YOUR INSTRUCTIONS: In your copy of the records, include every word exactly and no pictures.

DATA UNDER STUDY:
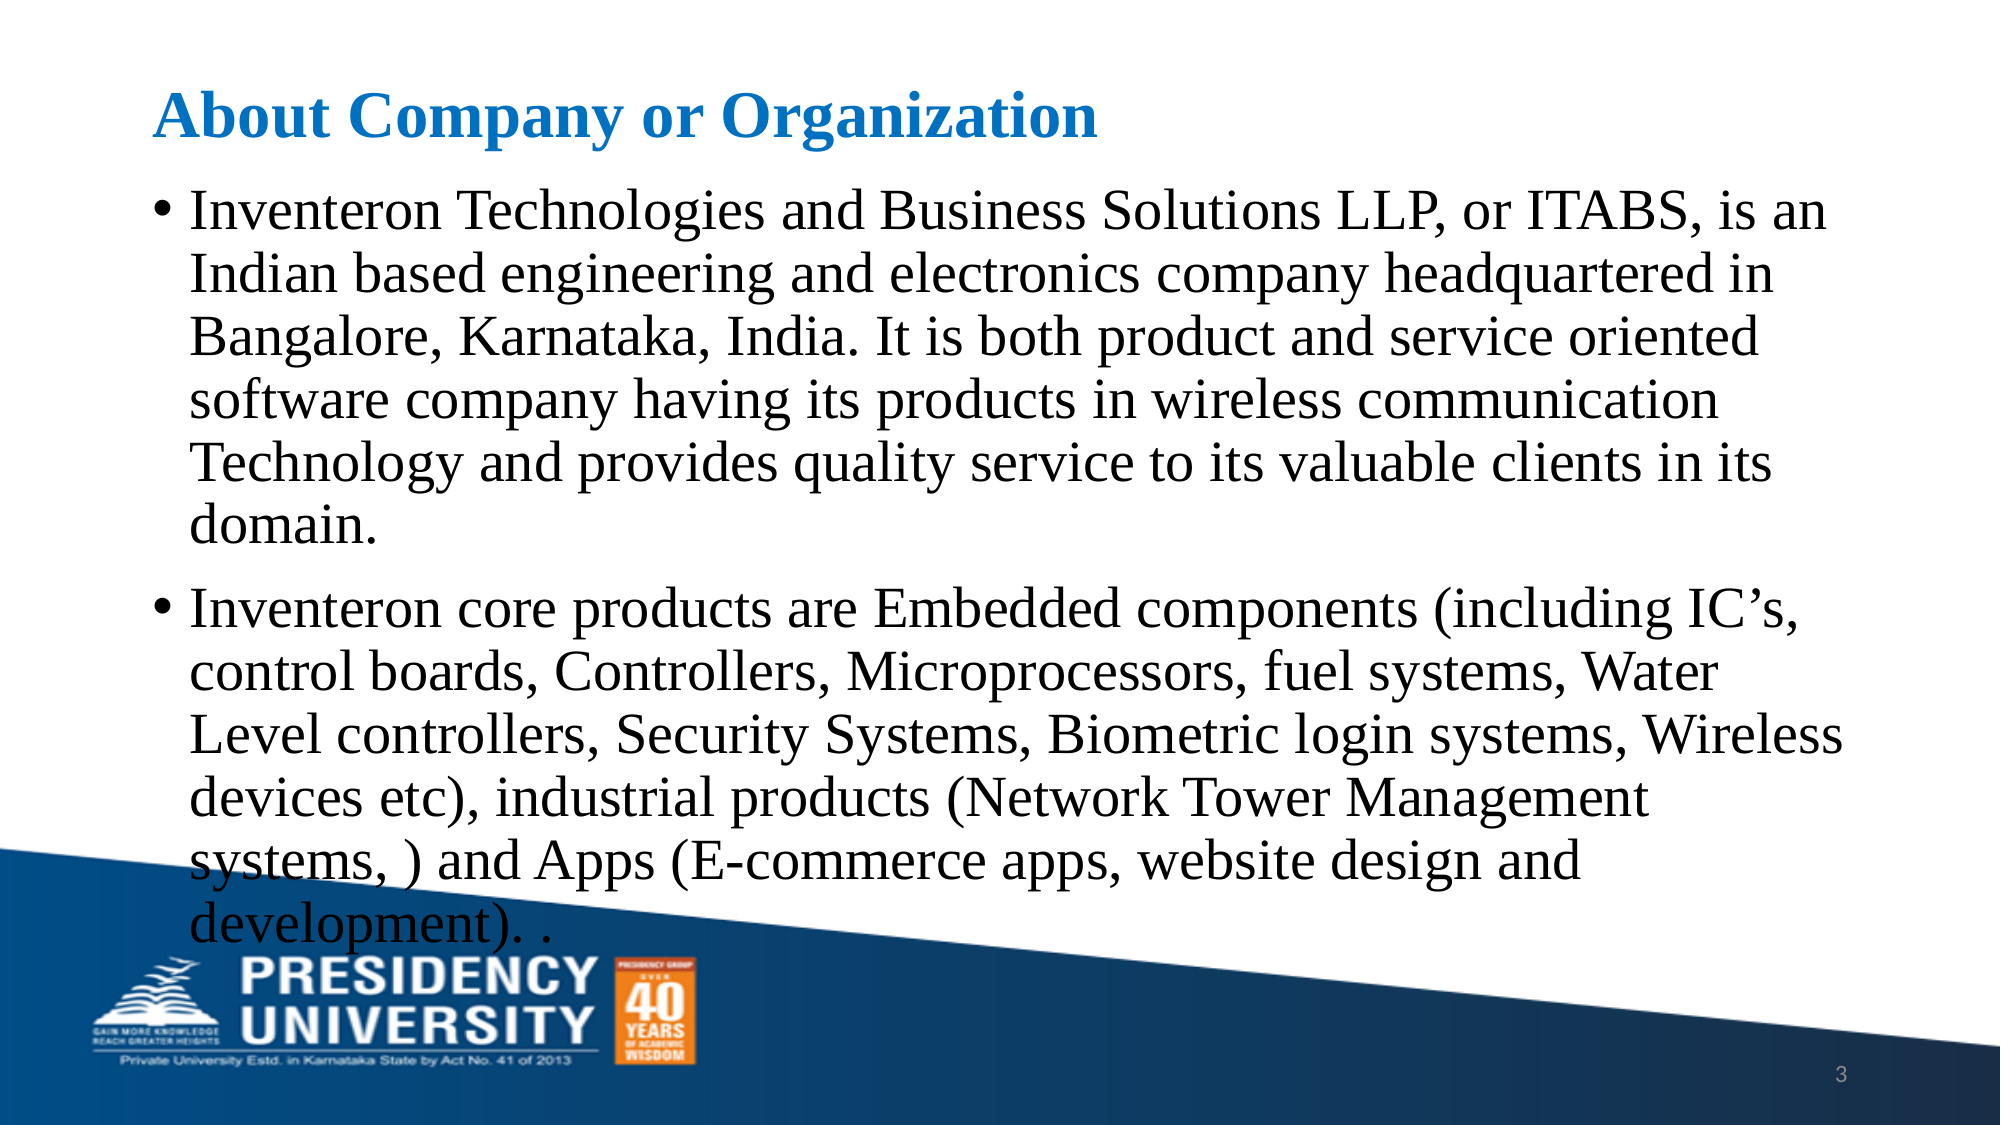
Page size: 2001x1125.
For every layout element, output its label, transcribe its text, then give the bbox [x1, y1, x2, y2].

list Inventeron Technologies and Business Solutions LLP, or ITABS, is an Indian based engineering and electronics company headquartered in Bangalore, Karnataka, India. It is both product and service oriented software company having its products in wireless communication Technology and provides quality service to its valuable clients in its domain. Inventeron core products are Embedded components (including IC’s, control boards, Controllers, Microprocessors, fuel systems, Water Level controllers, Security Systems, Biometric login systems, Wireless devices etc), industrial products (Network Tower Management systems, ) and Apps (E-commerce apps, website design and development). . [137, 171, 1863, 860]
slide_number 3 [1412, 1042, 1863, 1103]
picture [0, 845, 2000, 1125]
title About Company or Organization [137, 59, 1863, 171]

RESPONSE AREA:
Page size: 2001x1125.
For every layout element, output its label, transcribe its text, then give the bbox [x1, y1, x2, y2].

list Inventeron Technologies and Business Solutions LLP, or ITABS, is an Indian based engineering and electronics company headquartered in Bangalore, Karnataka, India. It is both product and service oriented software company having its products in wireless communication Technology and provides quality service to its valuable clients in its domain. Inventeron core products are Embedded components (including IC’s, control boards, Controllers, Microprocessors, fuel systems, Water Level controllers, Security Systems, Biometric login systems, Wireless devices etc), industrial products (Network Tower Management systems, ) and Apps (E-commerce apps, website design and development). . [137, 171, 1863, 860]
slide_number 3 [1412, 1042, 1863, 1103]
picture [0, 845, 2000, 1125]
title About Company or Organization [137, 59, 1863, 171]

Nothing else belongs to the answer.